++++ RECORDS PROVIDED ++++

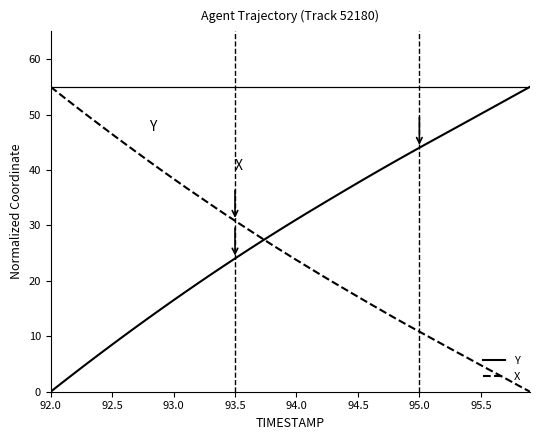

How many positive values does the Y series have?

39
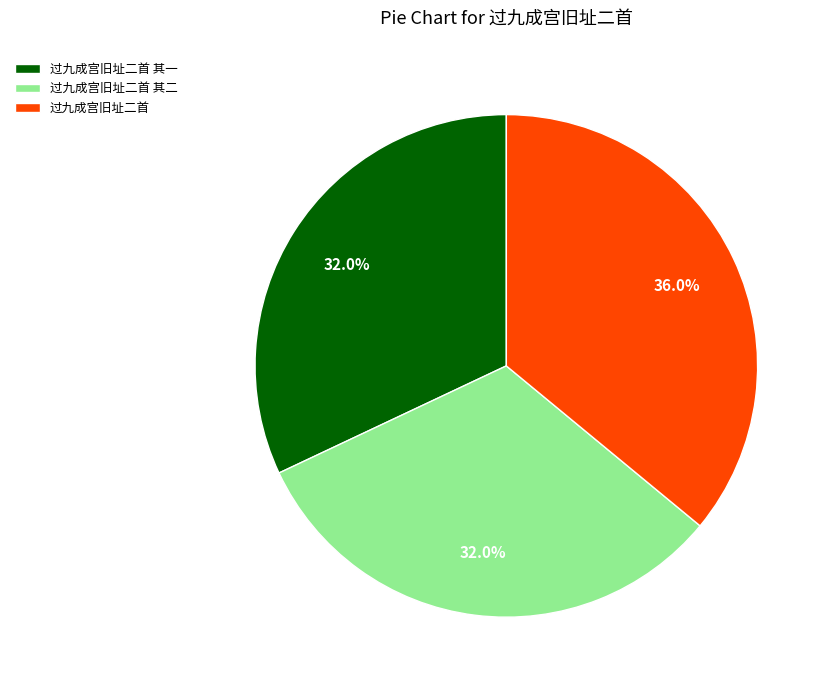

What percentage do 过九成宫旧址二首 其二 and 过九成宫旧址二首 together represent?

68.0%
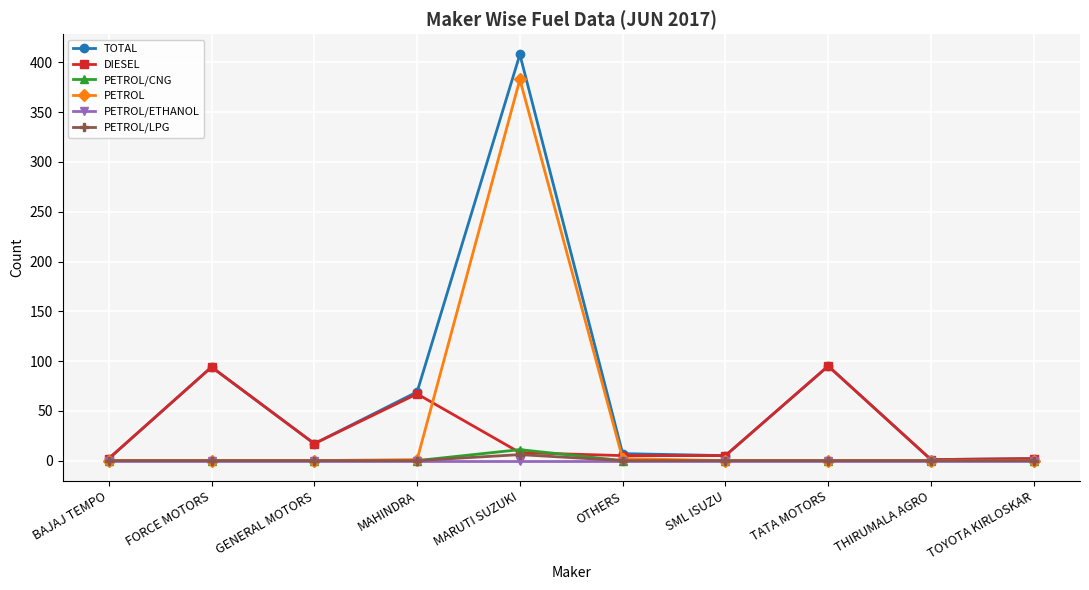

Is it true that PETROL equals 0 at TOYOTA KIRLOSKAR?

True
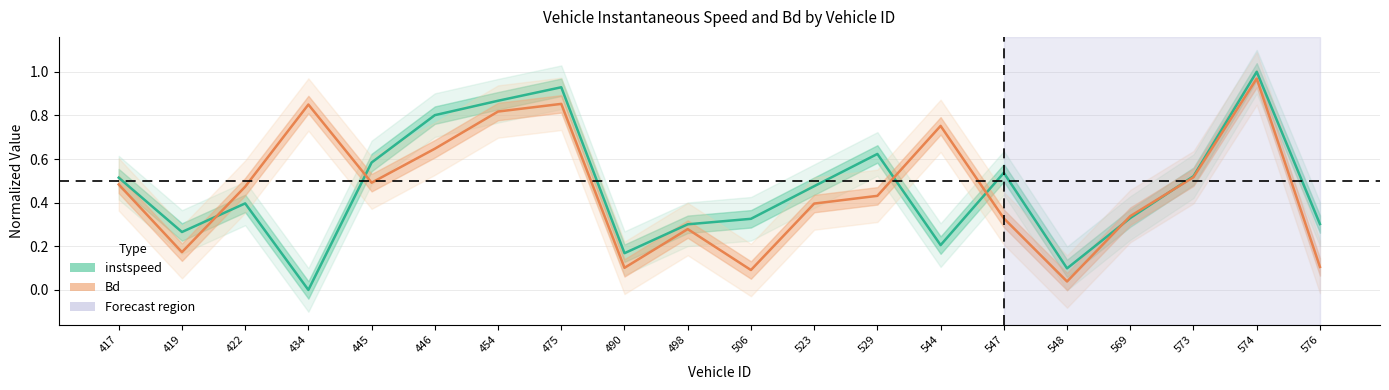

Which series has the largest total across all categories?

instspeed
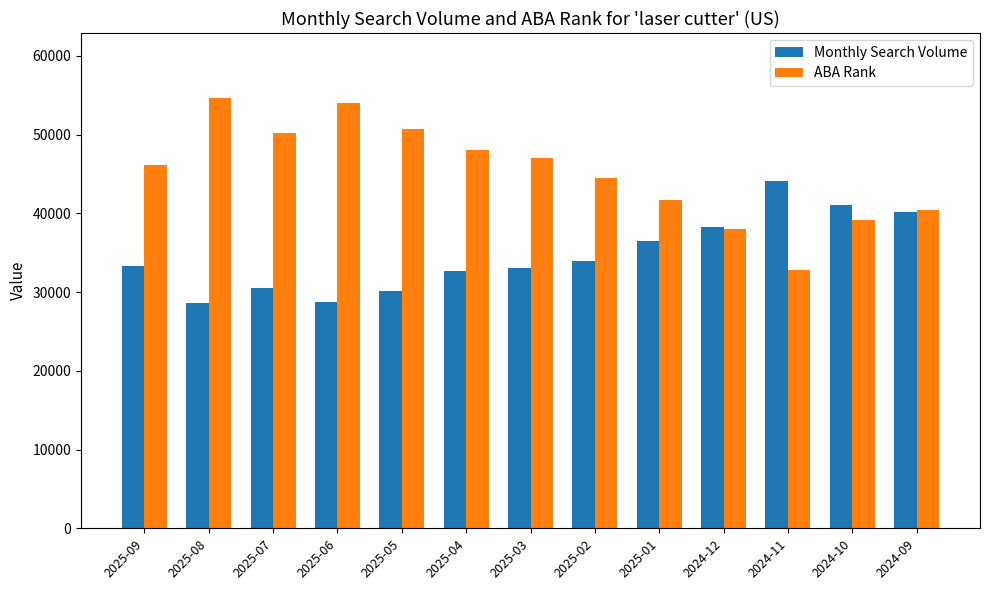

What is the value of the ABA Rank bar at the 2nd from the left?

54696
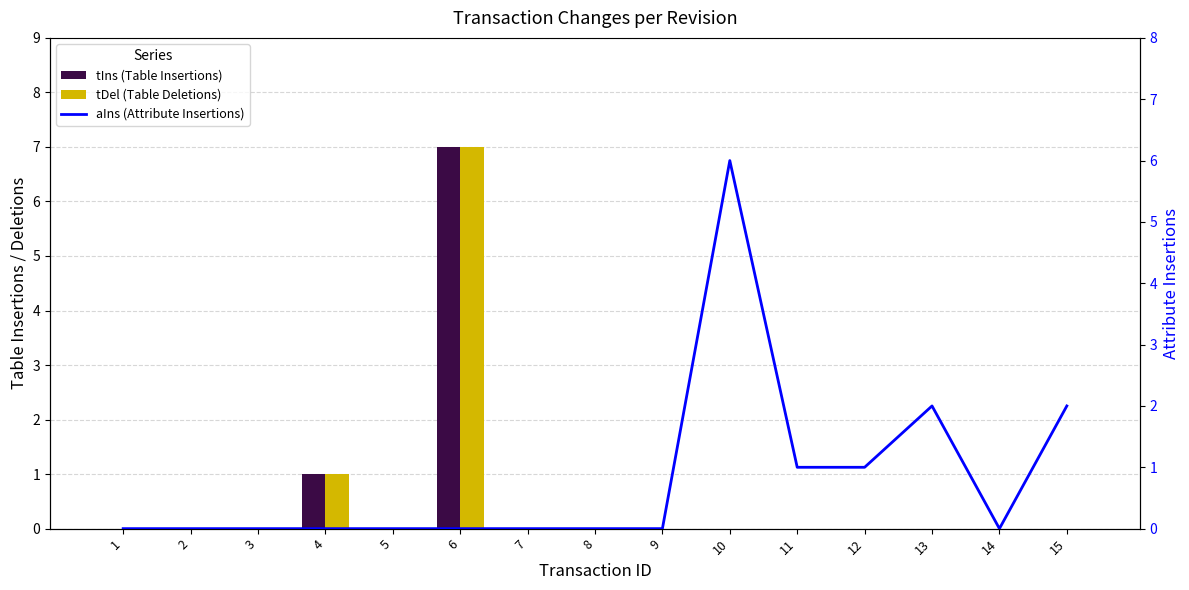

Is the value of tDel (Table Deletions) at 5 greater than the value of aIns (Attribute Insertions) at 7?

No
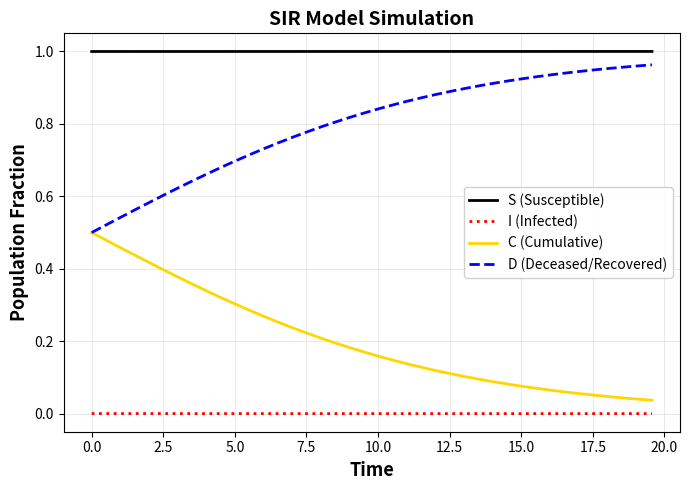

True or false: C (Cumulative) and I (Infected) cross at least once.

False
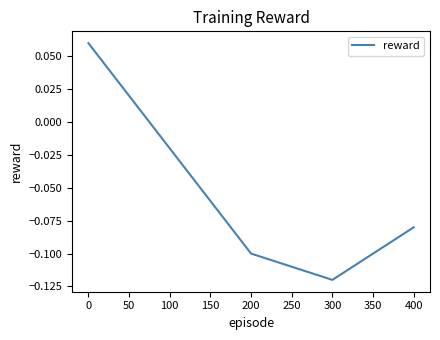

Between 200 and 300, which is larger?

200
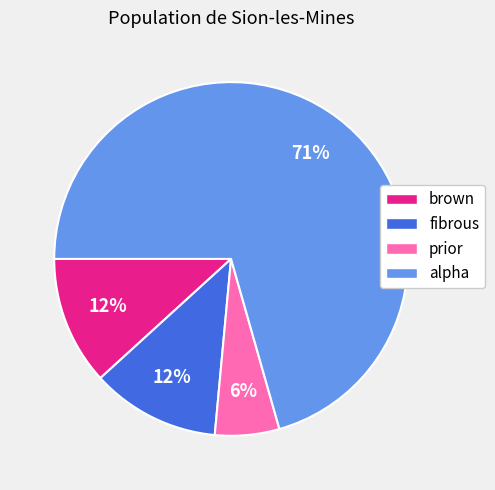

Is there any slice that represents more than half of the pie?

Yes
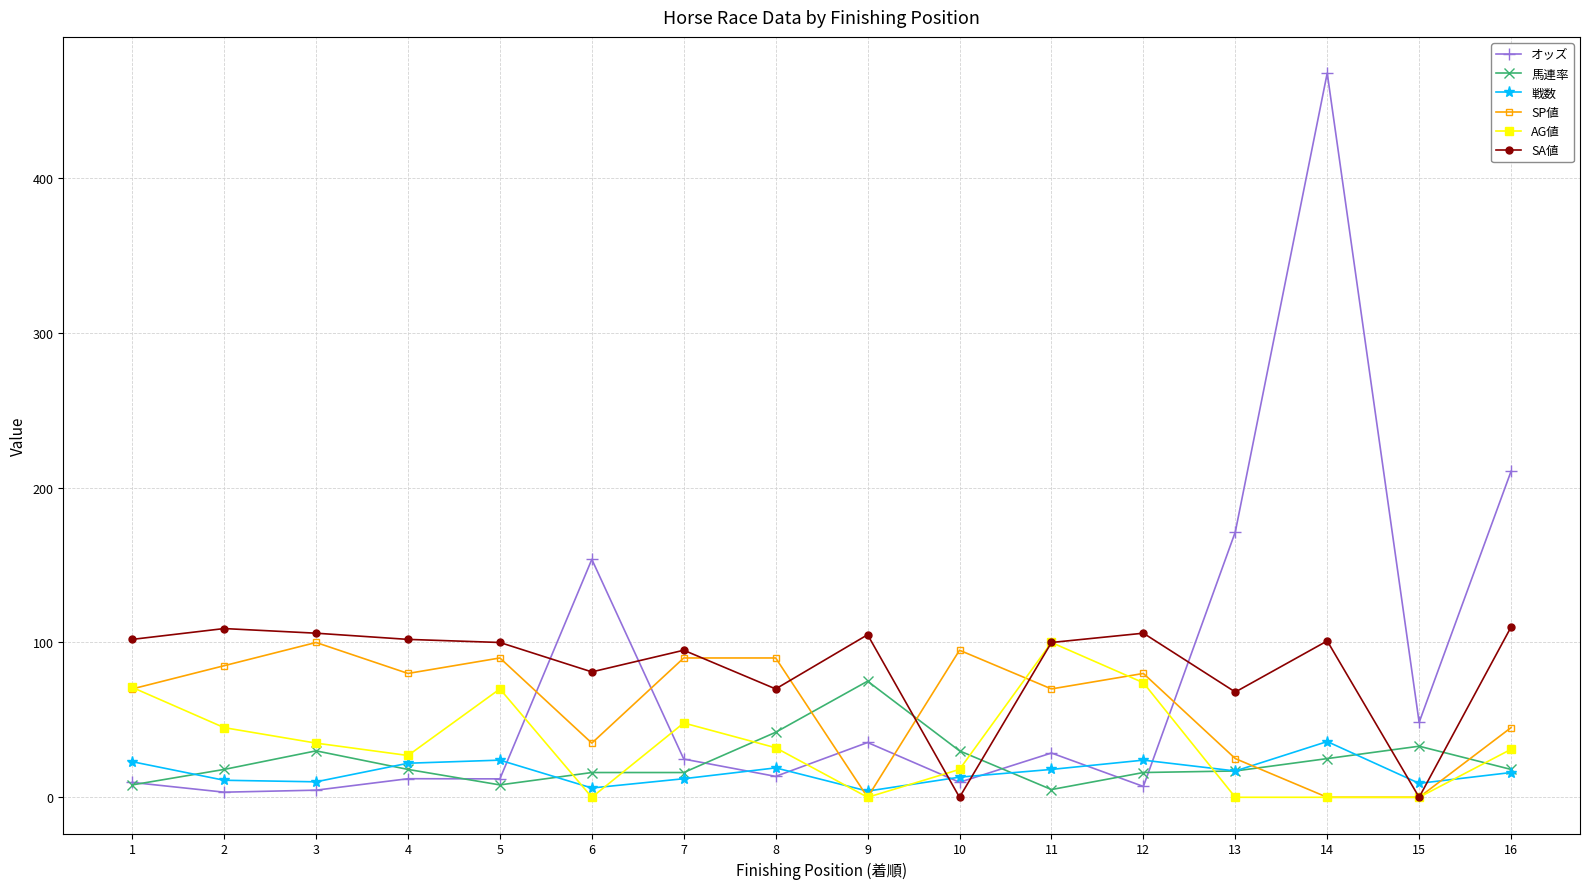

What is the value of the オッズ point at the 9th from the left?

35.4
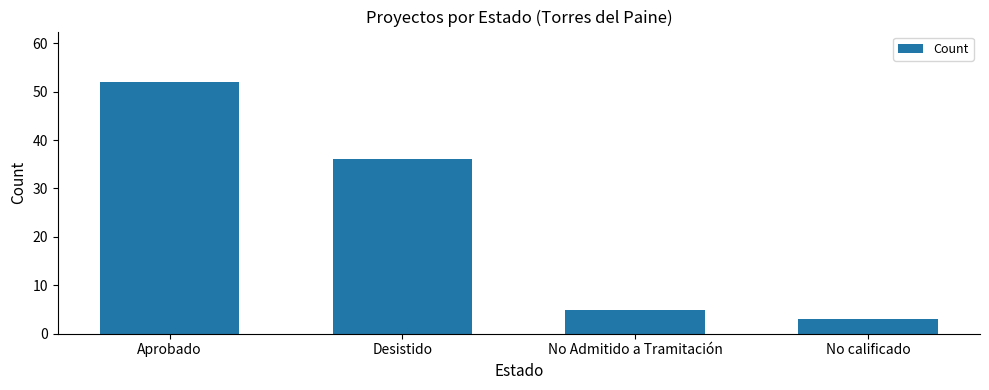

Which has a higher value, No Admitido a Tramitación or Aprobado?

Aprobado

++++

▸ **TASK BRIEF**
Rewrite every item above, swapping "largest" for "greatest" and leaving everything else unchanged. Omit the pictures.

▸ **REPLY**
How many positive values does the Y series have?

39

What percentage do 过九成宫旧址二首 其二 and 过九成宫旧址二首 together represent?

68.0%

Is it true that PETROL equals 0 at TOYOTA KIRLOSKAR?

True

Which series has the greatest total across all categories?

instspeed

What is the value of the ABA Rank bar at the 2nd from the left?

54696

Is the value of tDel (Table Deletions) at 5 greater than the value of aIns (Attribute Insertions) at 7?

No

True or false: C (Cumulative) and I (Infected) cross at least once.

False

Between 200 and 300, which is larger?

200

Is there any slice that represents more than half of the pie?

Yes

What is the value of the オッズ point at the 9th from the left?

35.4

Which has a higher value, No Admitido a Tramitación or Aprobado?

Aprobado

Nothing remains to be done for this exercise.